What needs to be done: Please copy the entries below word for word.

Material for this exercise:
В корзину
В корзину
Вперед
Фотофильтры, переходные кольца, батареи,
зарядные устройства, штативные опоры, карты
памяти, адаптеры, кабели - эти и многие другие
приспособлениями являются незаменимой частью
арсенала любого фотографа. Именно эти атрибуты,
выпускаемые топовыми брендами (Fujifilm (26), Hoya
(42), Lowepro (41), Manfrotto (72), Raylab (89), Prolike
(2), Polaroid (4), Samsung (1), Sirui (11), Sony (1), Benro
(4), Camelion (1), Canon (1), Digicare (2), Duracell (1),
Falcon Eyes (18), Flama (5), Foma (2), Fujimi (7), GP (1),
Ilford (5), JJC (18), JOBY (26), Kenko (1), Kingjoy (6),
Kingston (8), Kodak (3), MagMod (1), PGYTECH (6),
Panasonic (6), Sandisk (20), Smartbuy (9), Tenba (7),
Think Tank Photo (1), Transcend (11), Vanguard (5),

Solution for this exercise:
В корзину
В корзину
Вперед
Фотофильтры, переходные кольца, батареи,
зарядные устройства, штативные опоры, карты
памяти, адаптеры, кабели - эти и многие другие
приспособлениями являются незаменимой частью
арсенала любого фотографа. Именно эти атрибуты,
выпускаемые топовыми брендами (Fujifilm (26), Hoya
(42), Lowepro (41), Manfrotto (72), Raylab (89), Prolike
(2), Polaroid (4), Samsung (1), Sirui (11), Sony (1), Benro
(4), Camelion (1), Canon (1), Digicare (2), Duracell (1),
Falcon Eyes (18), Flama (5), Foma (2), Fujimi (7), GP (1),
Ilford (5), JJC (18), JOBY (26), Kenko (1), Kingjoy (6),
Kingston (8), Kodak (3), MagMod (1), PGYTECH (6),
Panasonic (6), Sandisk (20), Smartbuy (9), Tenba (7),
Think Tank Photo (1), Transcend (11), Vanguard (5),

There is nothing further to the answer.